Jan. 23 (Bloomberg) -- Consumer confidence was little changed last week at a one-month low as Americans confronted having to pay holiday bills.
The Bloomberg Consumer Comfort Index held at minus 31 for the period ended Jan. 19. A drop in the buying-climate gauge that sent it to a two-month low was offset by rebounding attitudes on the current state of the economy.
An improving job market has yet to trigger the bigger gains in wages that will help sustain consumer spending after what may prove to have been its strongest quarter in three years. Stocks hovering close to record highs and rising home values are also helping buoy those at the upper end of the income scale.
“American households are growing confident in the durability of the recovery and the labor market, which will likely support sentiment despite the traditional post-holiday credit hangover,” said Joseph Brusuelas, a senior economist at Bloomberg LP in New York. “The key to sustained improvement will be an increase in hiring that results in rising salaries, which is something that has been lacking.”
Another report today showed applications for unemployment benefits held near a six-week low, showing firings remain muted following the holidays. Jobless claims rose by 1,000 to 326,000 in the period ended Jan. 18, according to Labor Department data. The prior week’s 325,000 were the fewest since late November.
Stocks slumped as a report showed manufacturing in China unexpectedly contracted in January. The Standard & Poor’s 500 Index dropped 0.8 percent to 1,829.75 at 9:40 a.m. in New York.
Americans’ view of current economic conditions improved to minus 58.1 from a one-month low of minus 60.1 a week prior, today’s survey data showed. The gauge measuring consumers’ views on their personal finances was little changed at 1.8 from 2. The measure has been positive since late November.
The buying-climate index declined to minus 36.7, its lowest since November, from minus 34.9.
Rising property values may help sustain consumer sentiment. The S&P/Case-Shiller index of home prices in 20 U.S. cities climbed 13.6 percent in October from a year earlier, the biggest year-over-year gain since February 2006, according to a Dec. 31 report from the group.
Retail sales increased 0.2 percent in December after a 0.4 percent advance the month prior, Commerce Department figures showed last week. Excluding auto dealers, the 0.7 percent gain was the biggest in almost a year.
Auto sales grew 7.6 percent to 15.6 million in 2013, the industry’s strongest year since 2007.
“As long as the economy stays on track, we continue to see this modest recovery, housing continues to move forward, unemployment continues to improve, consumer confidence stays strong,” providing support for growth over the next one to three years, Craig T. Monaghan, president and chief executive officer of Duluth, Georgia-based auto retailer Asbury Auto Group, said at a Jan. 15 conference.

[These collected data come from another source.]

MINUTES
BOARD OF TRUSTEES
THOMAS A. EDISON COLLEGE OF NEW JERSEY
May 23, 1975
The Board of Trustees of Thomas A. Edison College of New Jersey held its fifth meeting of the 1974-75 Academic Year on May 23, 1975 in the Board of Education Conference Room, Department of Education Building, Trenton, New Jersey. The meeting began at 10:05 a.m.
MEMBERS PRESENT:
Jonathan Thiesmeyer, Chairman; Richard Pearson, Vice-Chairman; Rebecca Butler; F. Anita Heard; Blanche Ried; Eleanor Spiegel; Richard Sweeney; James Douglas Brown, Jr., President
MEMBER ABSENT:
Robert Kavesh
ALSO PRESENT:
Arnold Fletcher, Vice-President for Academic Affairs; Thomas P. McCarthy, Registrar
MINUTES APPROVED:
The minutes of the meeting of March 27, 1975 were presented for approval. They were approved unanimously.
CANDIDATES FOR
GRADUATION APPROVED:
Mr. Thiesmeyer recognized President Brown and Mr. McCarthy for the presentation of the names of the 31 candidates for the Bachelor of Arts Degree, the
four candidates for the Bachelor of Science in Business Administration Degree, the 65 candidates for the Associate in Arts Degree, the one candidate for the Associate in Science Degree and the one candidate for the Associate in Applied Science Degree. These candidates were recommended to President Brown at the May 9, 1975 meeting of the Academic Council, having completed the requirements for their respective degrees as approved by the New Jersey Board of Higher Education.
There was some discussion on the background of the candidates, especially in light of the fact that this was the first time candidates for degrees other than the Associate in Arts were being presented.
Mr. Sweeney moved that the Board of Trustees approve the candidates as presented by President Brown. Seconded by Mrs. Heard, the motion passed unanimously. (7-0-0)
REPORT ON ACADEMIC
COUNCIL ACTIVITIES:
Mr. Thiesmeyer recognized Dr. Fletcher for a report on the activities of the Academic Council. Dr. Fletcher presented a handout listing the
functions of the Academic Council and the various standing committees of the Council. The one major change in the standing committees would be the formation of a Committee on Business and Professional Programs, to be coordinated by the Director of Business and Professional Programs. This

Consumer spending, which accounts for almost 70 percent of the economy, climbed at a 3.6 percent annualized rate in the fourth quarter, the best performance since the last three months of 2010, according to the median forecast of economists surveyed by Bloomberg this month. The data will be part of the report on gross domestic product that will be released on Jan. 30.
Economists also raised estimates this month for 2014 growth. The world’s largest economy will expand 2.8 percent this year, compared with the 2.6 percent forecast in December, according to the median estimate of economists in the Bloomberg survey conducted Jan. 10-15. This figure aligns with a growth projection from the International Monetary Fund in revisions to its World Economic Outlook released this week.
An improving job market is also part of the outlook. Economists surveyed projected payrolls will rise by about 200,000 workers per month in 2014, compared with 182,000 last year and 183,000 in 2012.
Fed policy makers will meet Jan. 28-29 to consider further reductions in monthly bond purchases, known as quantitative easing, which are meant to stimulate the recovery. They cited an improving job market at their December meeting when they voted to begin tapering this month.
Today’s report showed confidence declined last week among the nation’s lowest earners. The index of those making less than $15,000 a year fell to minus 68, the lowest in 11 weeks. While also down last week, a measure of sentiment for households making more than $100,000 was at 13.7.
Confidence among Republicans rose 3.8 points to minus 32.5, while that of Democrats declined 3.2 points to minus 29, its lowest level in three months. Last week, President Barack Obama signed a $1.1 trillion bill to finance the U.S. government through Sept. 30.
The Bloomberg Consumer Comfort Index, compiled by Langer Research Associates in New York, conducts telephone surveys with a random sample of 1,000 consumers ages 18 and older. Each week, 250 respondents are asked for their views on the U.S. economy, personal finances and buying climate. The margin of error for the headline figure is 3 percentage points.
The percentage of negative responses is subtracted from the share of positive views and divided by three. The most recent reading is based on the average of responses over the previous four weeks.
The comfort index can range from 100, indicating every participant in the survey had a positive response to all three components, to minus 100, signaling all views were negative.